Directions for this task:
Using the word "Table" as the filter, copy each matching line from the records.

Stored items:

------------------------------------------------------------

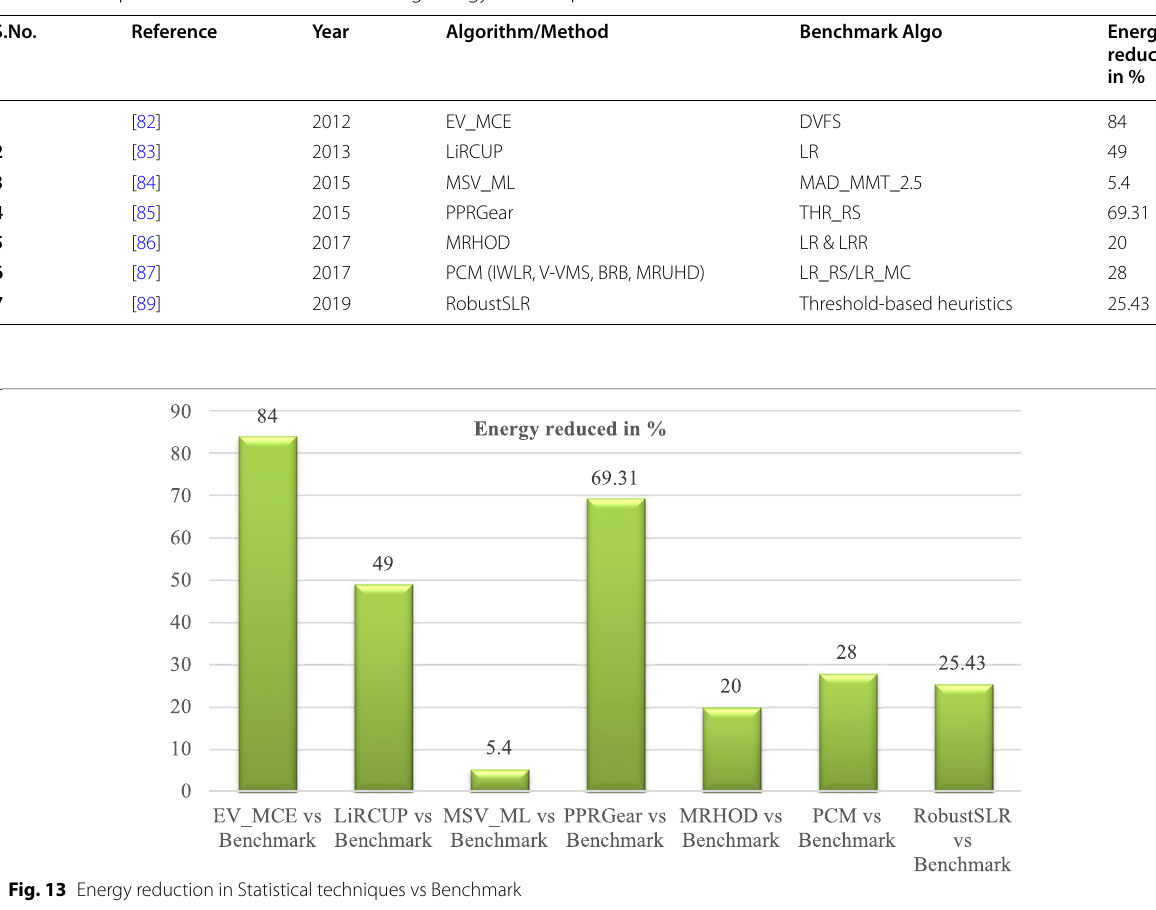
Fig. 13 Energy reduction in Statistical techniques vs Benchmark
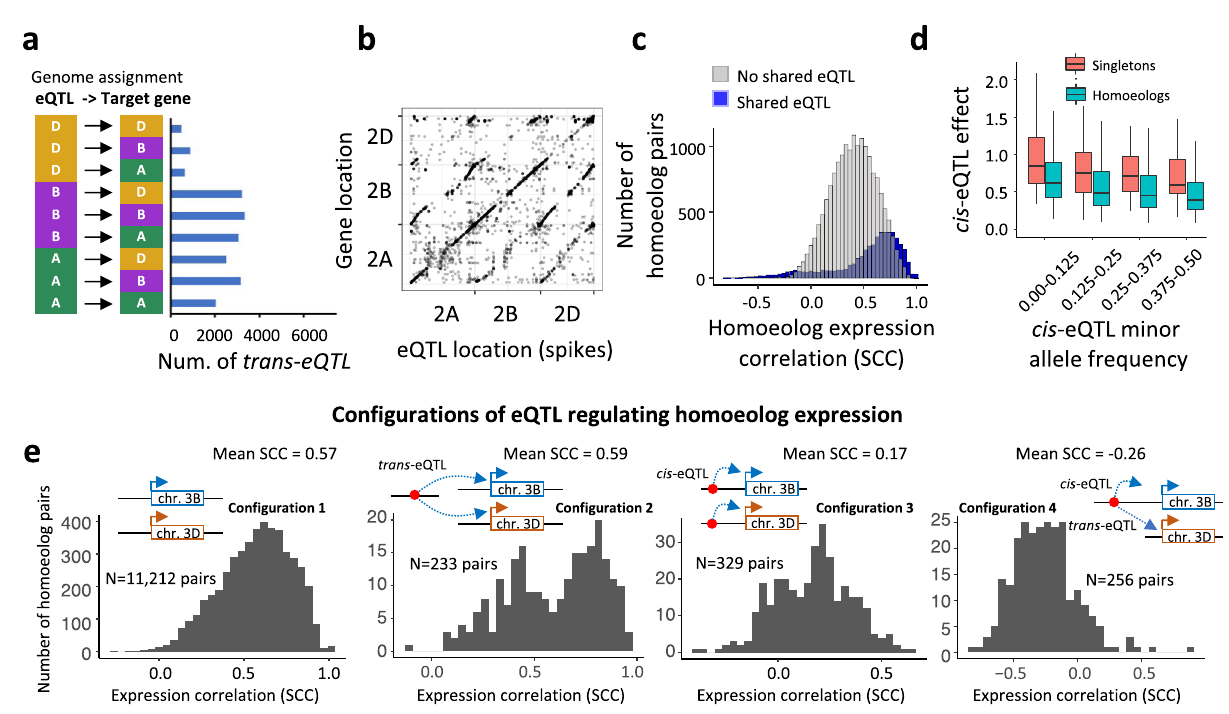
Fig. 4 Effects of cis - and trans -eQTL identi fi ed in wheat seedlings and spikes on homoeologous gene expression. a The total number of trans -eQTL targeting genes located either in the same genome (A → A, B → B, D → D) or in different genomes (A → B, A → D, B → A, B → D, D → A, D → B). b Location of eQTL relative to positions of target genes on wheat chromosomes 2A, 2B, and 2D in wheat spikes. c . Distribution of Spearman Correlation Coef fi cient (SCC) estimated for the pairs of homoeologs that either share at least one eQTL or do not share any eQTL. d The relationship between cis -eQTL minor allele frequency and effect size (absolute values) for two groups of genes, homoeologs, and singletons. Box shows the median and interquartile ranges (IQR). The end of the top line is the maximum or the third quartile (Q) + 1.5 × IQR. The end of the bottom line denotes either the minimum or the fi rst Q − 1.5 × IQR. e Distribution of expression correlation values between the pairs of homoeologs for various eQTL - target gene con fi gurations. A pair of homoeologs from chromosomes 3B and 3D was used to illustrate locations of cis - and trans -eQTL relative to their target genes. Source data are provided as a Source Data fi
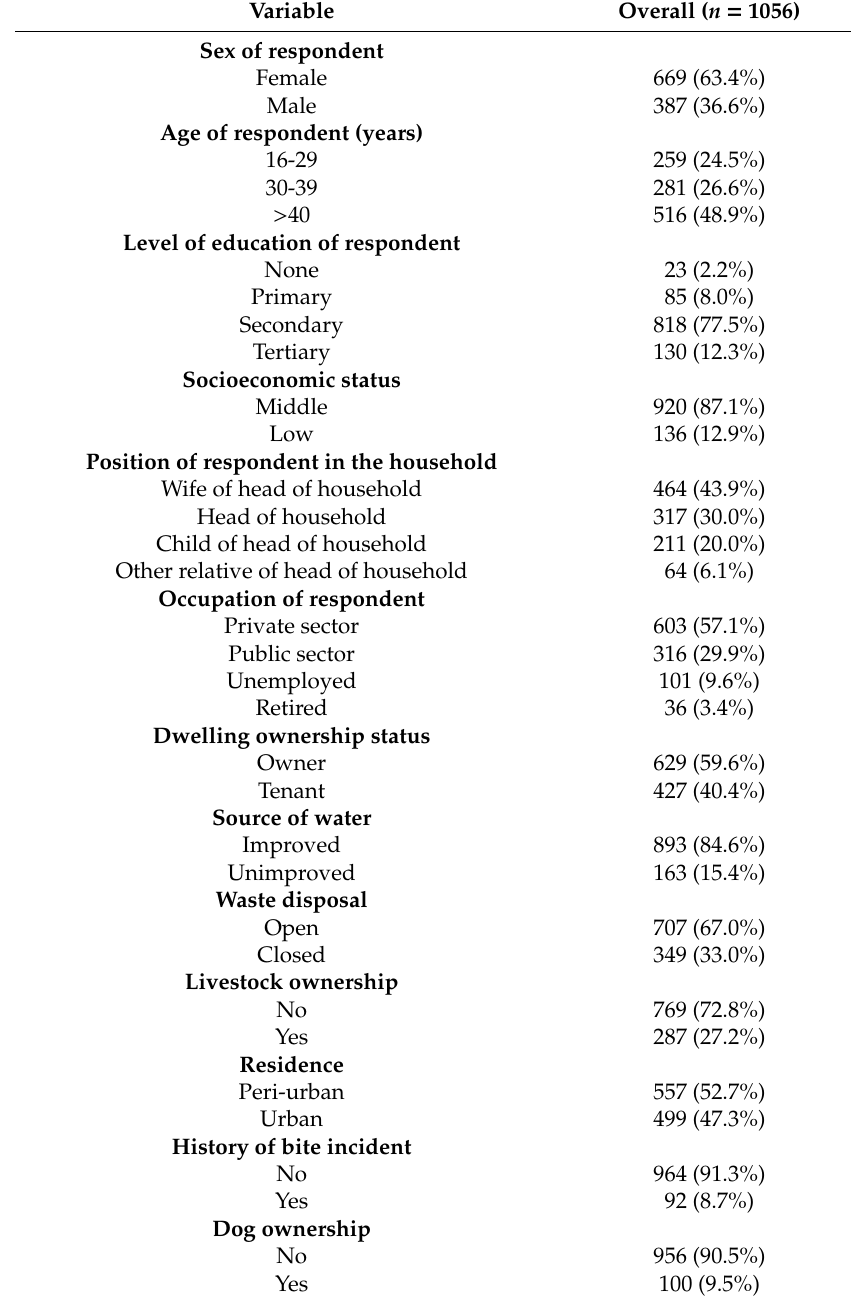
Table 1. Characteristics of the 1056 households and respondents surveyed in Matadi, Democratic Republic of the Congo (DRC) in May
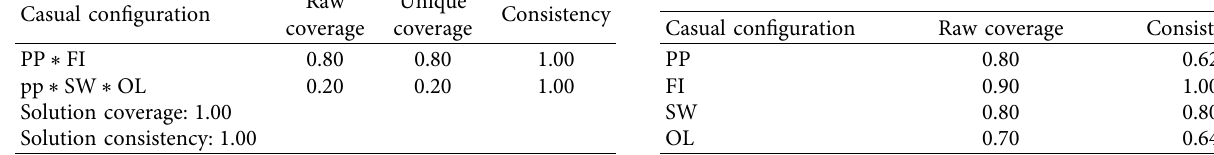
(b) Cross-tab showing “pp ∗ SW ∗ OL” as a sufficient condition for credit default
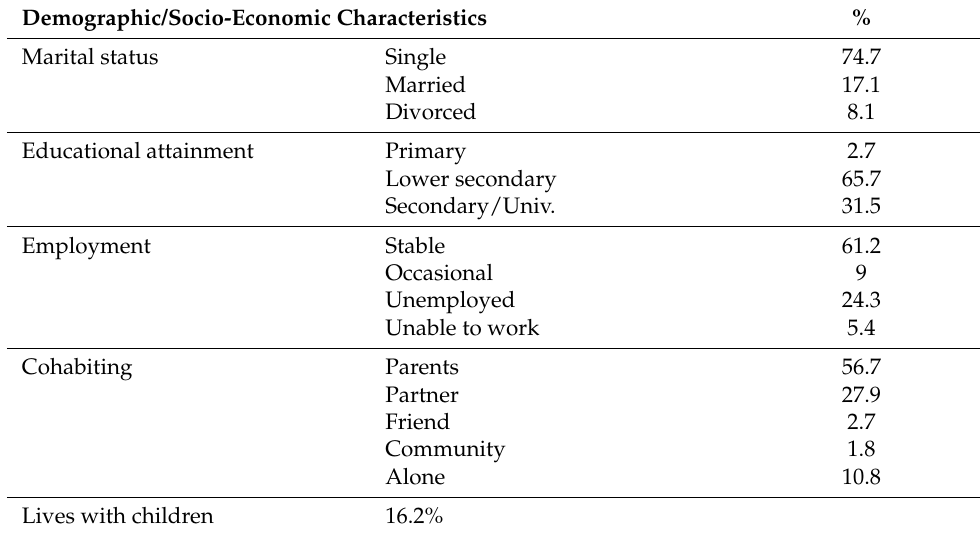
Table 1. Demographic and socio-economic characteristics of the sample, with percentages. Demographic/Socio-Economic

------------------------------------------------------------

Solution for this exercise:
Table 1. Characteristics of the 1056 households and respondents surveyed in Matadi, Democratic Republic of the Congo (DRC) in May
Table 1. Demographic and socio-economic characteristics of the sample, with percentages. Demographic/Socio-Economic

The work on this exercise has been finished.